For the last 40 years costumed volunteers have added a special touch to Halloween: Trick-or-treat for UNICEF. Volunteers support the effort, from young hobgoblins soliciting change with orange collection boxes to teen-agers raising money at dances to adults having fund-raisers. Every 10 cents puts a child suffering diarrheal dehydration back on the road to health, and every $10 immunizes a child for life against deadly killers.
The United Nations Children's Fund has remained dedicated to bringing essential services to communities devastated by war, drought, famine and disease. At the close of World War II, 23.8 million children a year were dying. Emergency relief efforts cut that dramatically. Still, 40,000 children under the age of five die every day from ailments that could be prevented or cured.
The first World Summit for Children, held at the United Nations Sept. 29-30, brought together more than 70 world leaders to focus attention on the needs of the young. It produced few concrete results, but it did push the well-being of children up a few notches on the political agenda.
UNICEF emphasizes four health measures:
* Growth monitoring to allow parents to detect early signs of malnutrition. A $36 scale permits an entire village to keep records on weight gains.
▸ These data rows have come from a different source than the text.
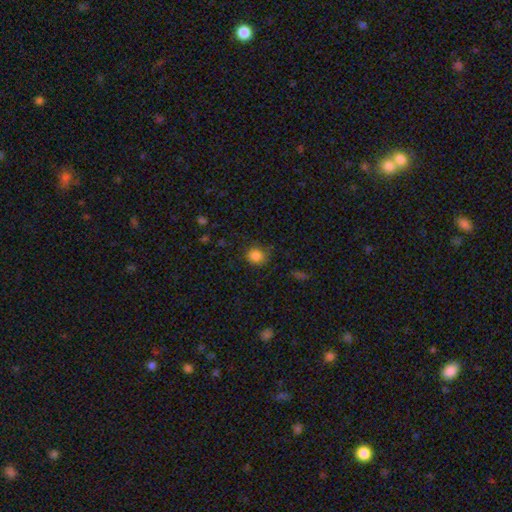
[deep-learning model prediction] Morphology: type=smooth (85%); roundness=round (82%); merging=none (79%).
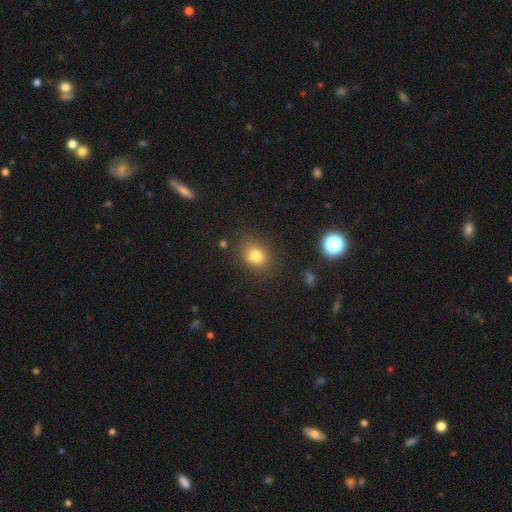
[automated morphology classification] Smooth or featured?
  - smooth: 78% *
  - star or artifact: 14%
  - featured or disk: 8%
How rounded?
  - round: 60% *
  - in between: 39%
  - cigar-shaped: 1%
Merging?
  - none: 80% *
  - minor disturbance: 13%
  - major disturbance: 4%
  - merger: 2%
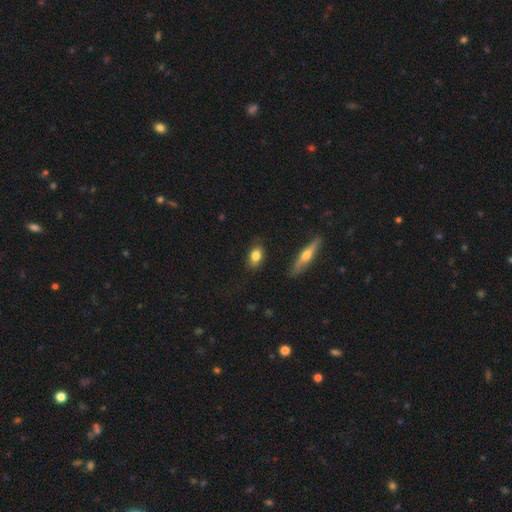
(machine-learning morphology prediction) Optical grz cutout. It shows a smooth galaxy with no disk features (80%) that is in between round and cigar-shaped (78%). Merging: none (84%).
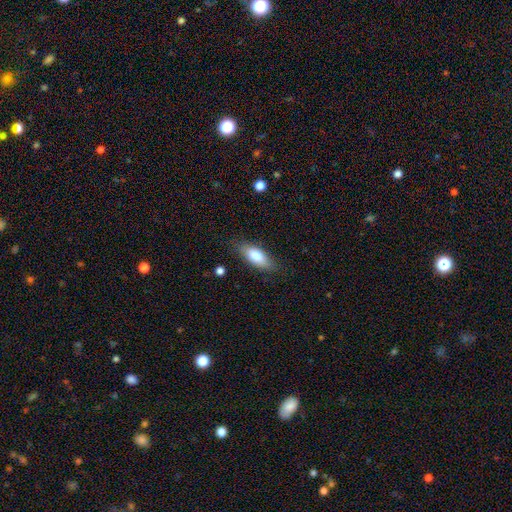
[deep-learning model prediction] This appears to be a smooth galaxy with no disk features (80%) that is in between round and cigar-shaped (77%). Merging: none (81%).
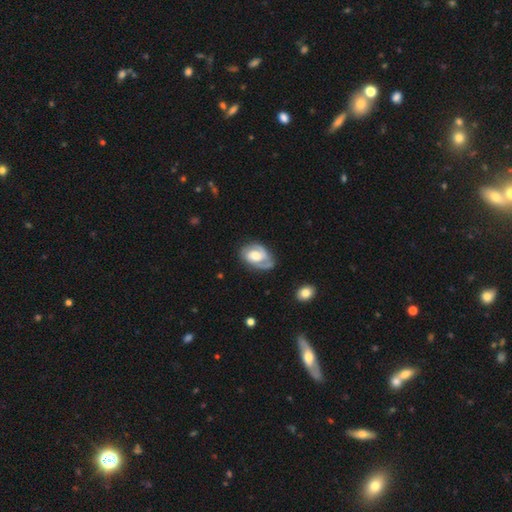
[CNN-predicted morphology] Smooth or featured?
  - featured or disk: 78% *
  - smooth: 17%
  - star or artifact: 5%
Edge-on disk?
  - no: 97% *
  - yes: 3%
Bar?
  - no: 54% *
  - weak: 37%
  - strong: 9%
Spiral arms?
  - yes: 92% *
  - no: 8%
Spiral winding?
  - tight: 49% *
  - medium: 39%
  - loose: 12%
Spiral arm count?
  - 2: 64% *
  - 1: 16%
  - can't tell: 12%
  - 3: 5%
  - 4: 1%
  - more than 4: 1%
Bulge size?
  - moderate: 55% *
  - large: 24%
  - small: 16%
  - none: 3%
  - dominant: 2%
Merging?
  - none: 62% *
  - minor disturbance: 24%
  - major disturbance: 12%
  - merger: 2%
* Oral rehydration to prevent deaths from diarrhea, the world's leading cause of child deaths. Mixed with water, a 10-cent packet of salts allows a child to absorb 20 times more fluid.
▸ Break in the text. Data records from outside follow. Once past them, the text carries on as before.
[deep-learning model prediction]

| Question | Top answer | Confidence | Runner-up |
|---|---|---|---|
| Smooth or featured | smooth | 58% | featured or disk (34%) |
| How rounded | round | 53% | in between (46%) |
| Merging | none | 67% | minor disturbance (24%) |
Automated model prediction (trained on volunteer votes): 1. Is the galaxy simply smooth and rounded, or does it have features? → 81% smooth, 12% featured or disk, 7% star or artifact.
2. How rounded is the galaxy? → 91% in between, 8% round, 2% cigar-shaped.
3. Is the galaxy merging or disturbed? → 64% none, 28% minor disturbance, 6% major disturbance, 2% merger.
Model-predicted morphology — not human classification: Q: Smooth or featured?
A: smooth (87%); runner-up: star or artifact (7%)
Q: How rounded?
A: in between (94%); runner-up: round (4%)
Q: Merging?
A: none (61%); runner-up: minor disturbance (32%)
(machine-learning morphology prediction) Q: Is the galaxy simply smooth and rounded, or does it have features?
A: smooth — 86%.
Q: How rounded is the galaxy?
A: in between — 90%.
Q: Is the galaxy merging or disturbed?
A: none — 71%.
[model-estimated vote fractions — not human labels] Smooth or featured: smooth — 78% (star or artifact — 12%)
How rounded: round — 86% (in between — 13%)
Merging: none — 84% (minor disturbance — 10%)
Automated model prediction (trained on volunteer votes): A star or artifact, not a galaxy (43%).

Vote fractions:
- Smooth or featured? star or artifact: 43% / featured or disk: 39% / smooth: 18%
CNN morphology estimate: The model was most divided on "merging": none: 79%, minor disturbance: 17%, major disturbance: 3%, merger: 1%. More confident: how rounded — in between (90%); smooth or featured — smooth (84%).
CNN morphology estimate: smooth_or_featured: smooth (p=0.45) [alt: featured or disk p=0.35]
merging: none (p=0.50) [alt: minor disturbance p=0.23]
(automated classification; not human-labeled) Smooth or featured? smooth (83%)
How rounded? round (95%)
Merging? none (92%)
* Breast-feeding, the ideal method of feeding an infant. Mother's milk confers natural immunities against infection, helps prevent dehydration and reduces the severity of respiratory illnesses.
* Immunization to help stem the 3 million child deaths caused by preventable diseases each year.
The small change collected by children adds up. It provides clean water, health care, vaccinations and education to families in 128 countries. These are children helping children, and they deserve support this Halloween.